Afghanistan Celebrates Independence Day

Afghan President Hamid Karzai arrives at a ceremony marking the anniversary of Afghanistan's independence Day parade in Kabul, August 19, 2006. The parade, which commemorates Afghanistan's independence from the British in 1919, was held in Kabul stadium, one of the execution grounds of the Taliban regime. SHAH MARAI/AFP/Getty Images

Afghanistan celebrated its independence from British rule Sunday with a military parade and a colorful display of national dresses on the grounds of a stadium once used by the Taliban for public executions.

Taliban leader Mullah Omar, meanwhile, called on the people to join the militants in their attempts to oust the government of President Hamid Karzai and its foreign backers.

Karzai told thousands gathered at Kabul city stadium that Afghanistan is once again threatened by a resurgent Taliban-led insurgency, and urged the people to focus on education.

The holiday marks Afghanistan's liberation from Britain in 1919, following the third Anglo-Afghan war.

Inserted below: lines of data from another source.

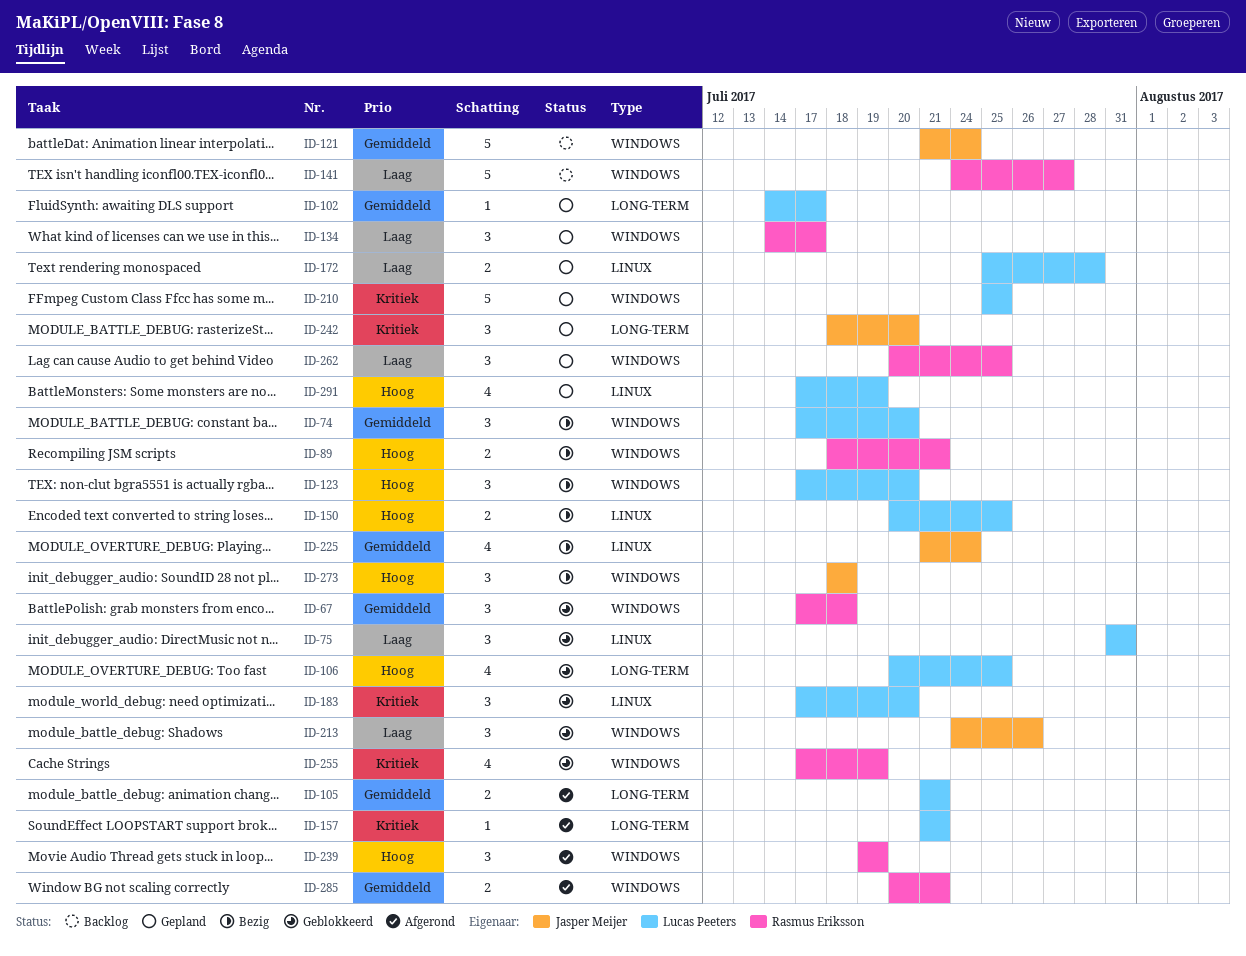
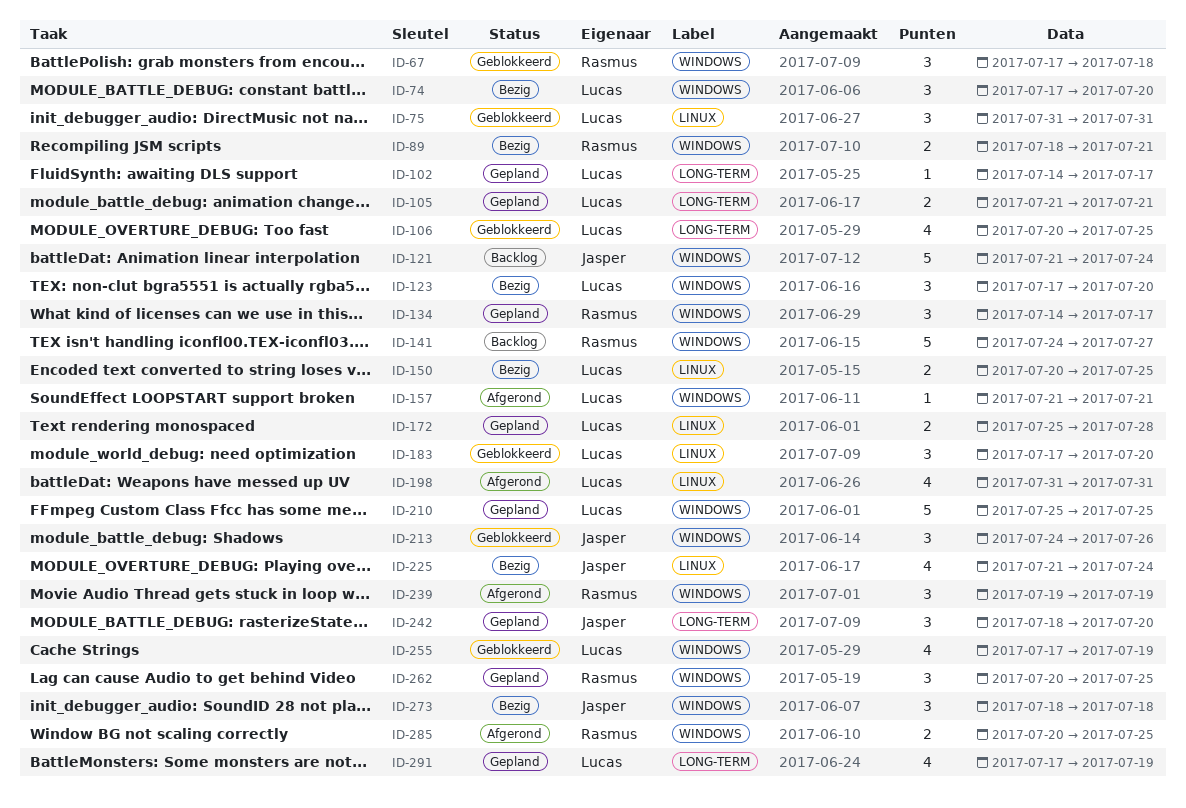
ID-105, status: Afgerond -> Gepland
ID-157, label: LONG-TERM -> WINDOWS
ID-198: none -> present
ID-255, owner: Rasmus Eriksson -> Lucas Peeters
ID-285, due: Jul 21 -> Jul 25
ID-291, label: LINUX -> LONG-TERM

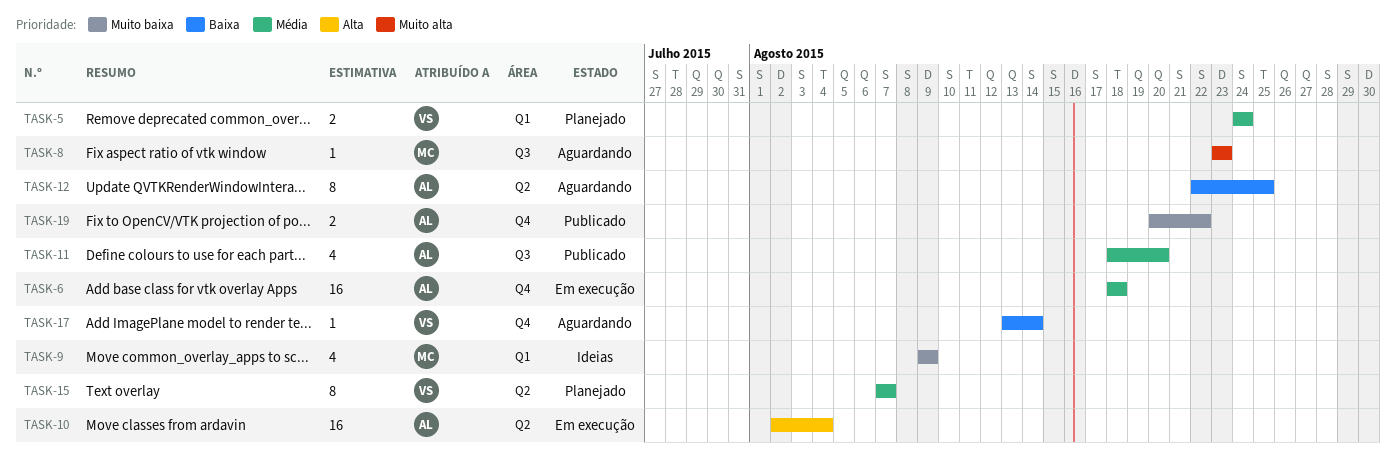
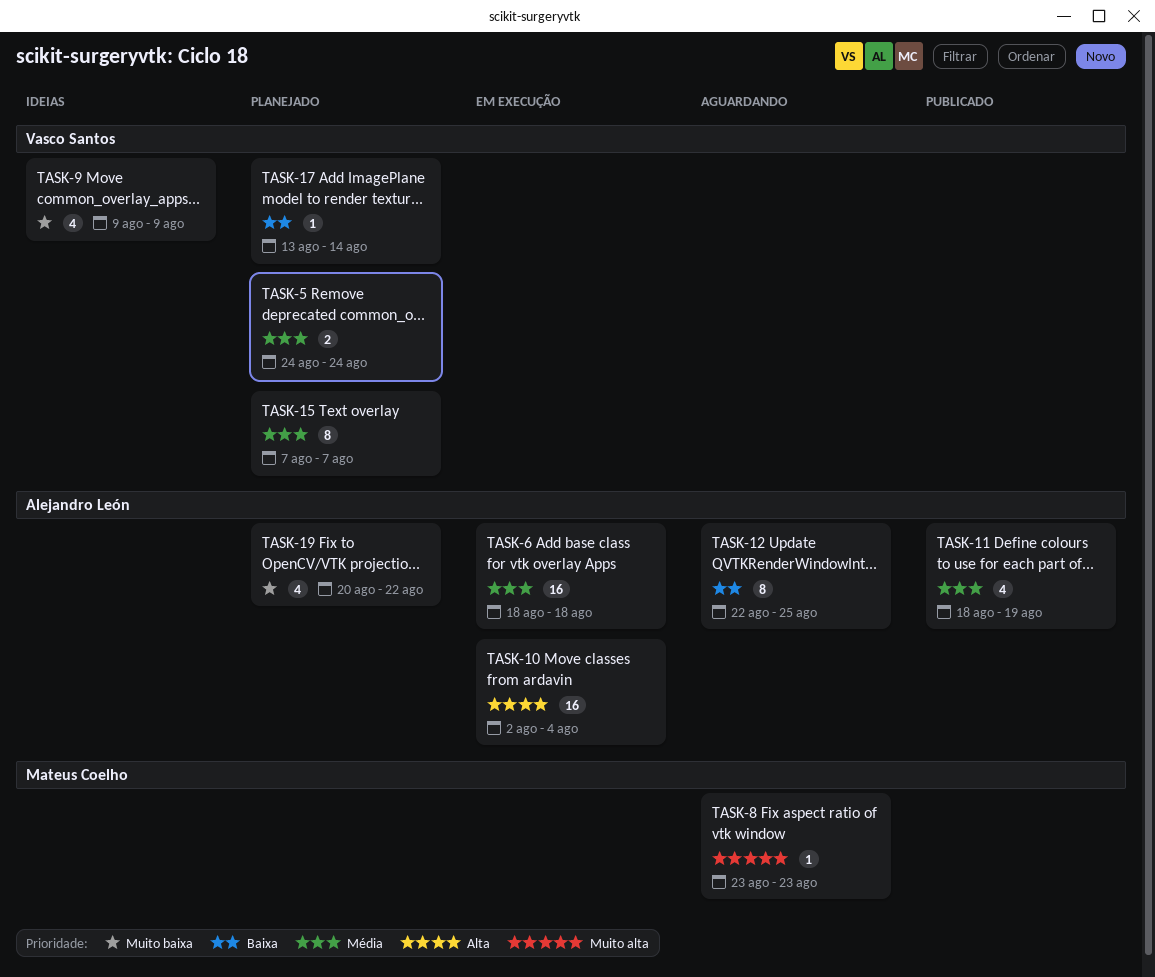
TASK-9, owner: Mateus Coelho -> Vasco Santos
TASK-11, due: Aug 20 -> Aug 19
TASK-17, status: Aguardando -> Planejado
TASK-19, status: Publicado -> Planejado
TASK-19, estimate: 2 -> 4

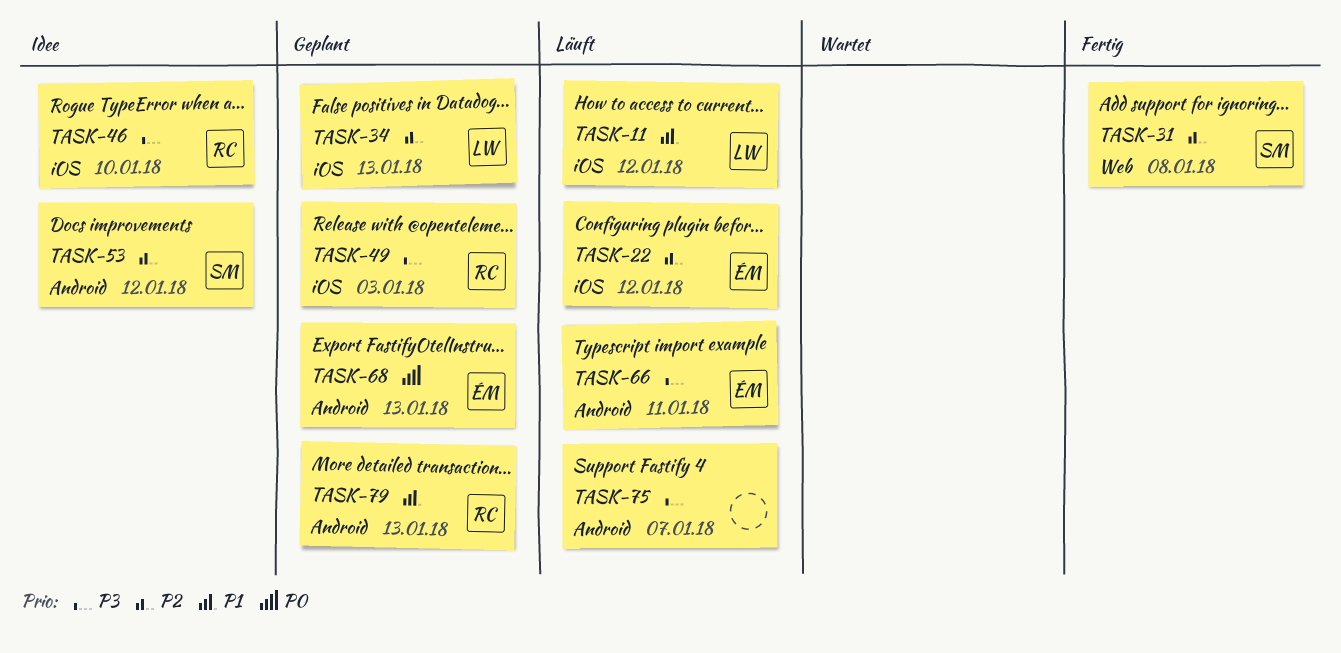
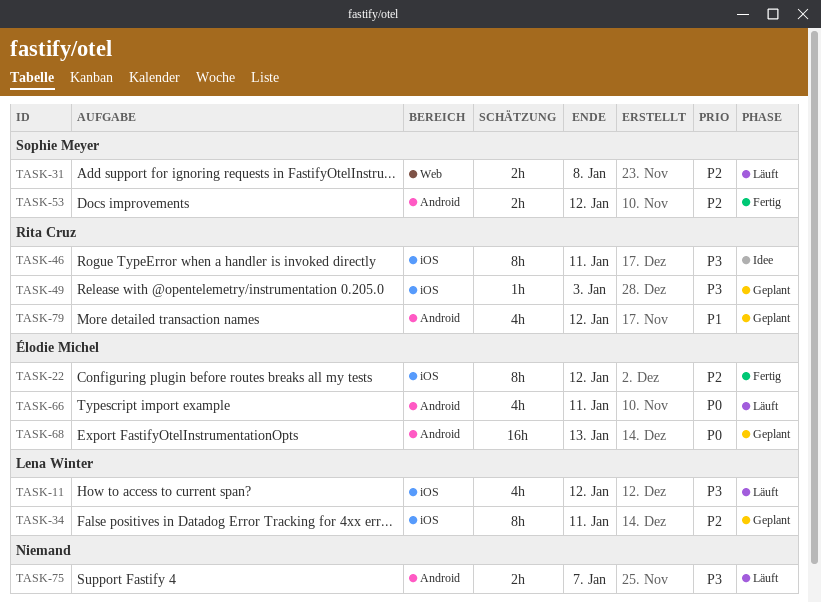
TASK-11, priority: P1 -> P3
TASK-22, status: Läuft -> Fertig
TASK-31, status: Fertig -> Läuft
TASK-34, due: Jan 13 -> Jan 11
TASK-46, due: Jan 10 -> Jan 11
TASK-53, status: Idee -> Fertig
TASK-66, priority: P3 -> P0
TASK-79, due: Jan 13 -> Jan 12

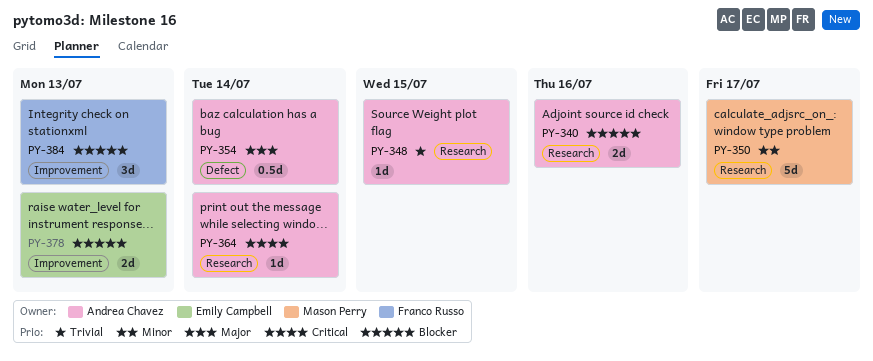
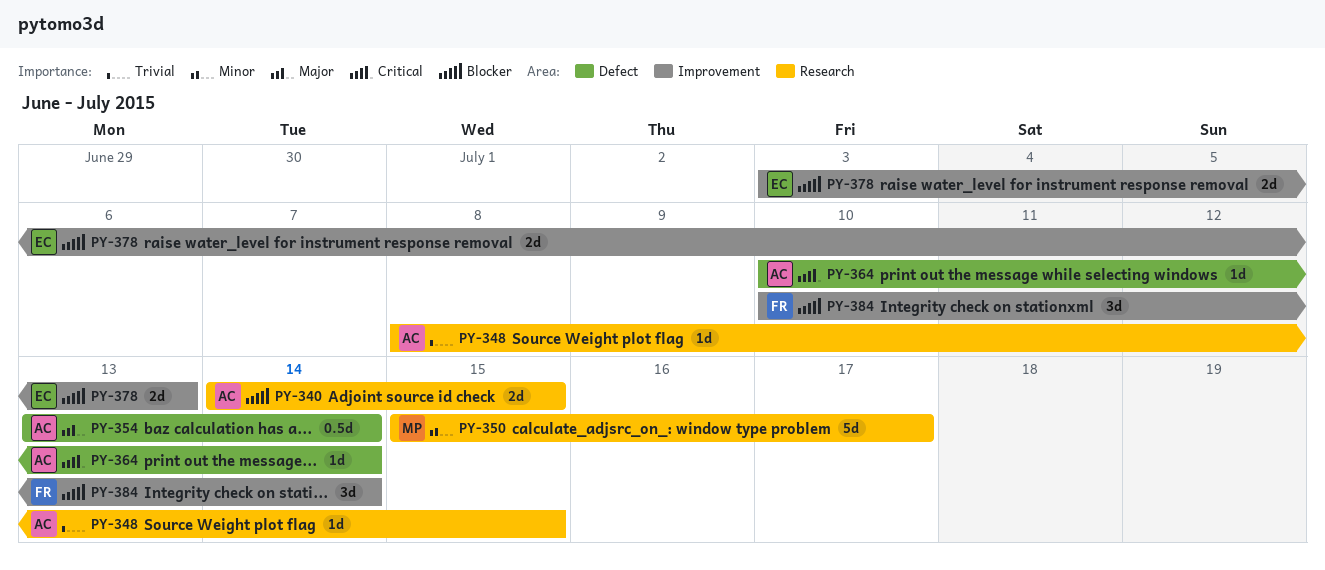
PY-340, due: Jul 16 -> Jul 15
PY-364, label: Research -> Defect
PY-384, due: Jul 13 -> Jul 14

"Again our land is under attack from our enemies," Karzai said, in reference to the Taliban-led insurgency. "They want to stop the development of Afghanistan."

Karzai delivered his Independence Day address in a stadium that once hosted public executions during the Taliban's rule, which ended with an invasion by U.S.-led forces in late 2001. On Sunday, it enjoyed a more colorful atmosphere, with a parade of Afghanistan's military forces and a display of the country's many national dresses.

Despite the presence of nearly 50,000 foreign troops in the country, violence has risen sharply during the last two months. This year more than 3,700 people — most of them militants — have died, according to an Associated Press tally of casualty figures provided by Western and Afghan officials.

Mullah Omar, the elusive Taliban leader who has been in hiding since the hard-line regime was ousted, called on the people to join the militant movement.

In a statement read to an Associated Press reporter in Pakistan, Omar said the militants battling Afghan and foreign troops "must win the hearts of the good people."

"They must try to avoid harm to the general public. Try to attract people from all walks of life — religious scholar, student, engineer, doctor, scientist, politician, writer, journalist and farmer to the ongoing (struggle)," said the statement, read for Omar by Zabeehullah Mujahed, one of the Taliban's spokesmen.

Omar also accused NATO and U.S.-led coalition troops of conducting bombing raids which were killing civilians.

Continued instability in Afghanistan, particularly affecting the country's south and east, threatens gains made since the ouster of the Taliban.

Repeated wars and conflicts have devastated the country of 25 million people in the last three decades, with scars still visible on buildings and with large swaths of minefields still littering the countryside.

Karzai said the Afghan people must be ready to make sacrifices for the country's freedom, but also need to focus on education.

"Without education, technology and science we will be under the attack of the foreigners," Karzai said. "For an independent Afghanistan, our youths have to get an education."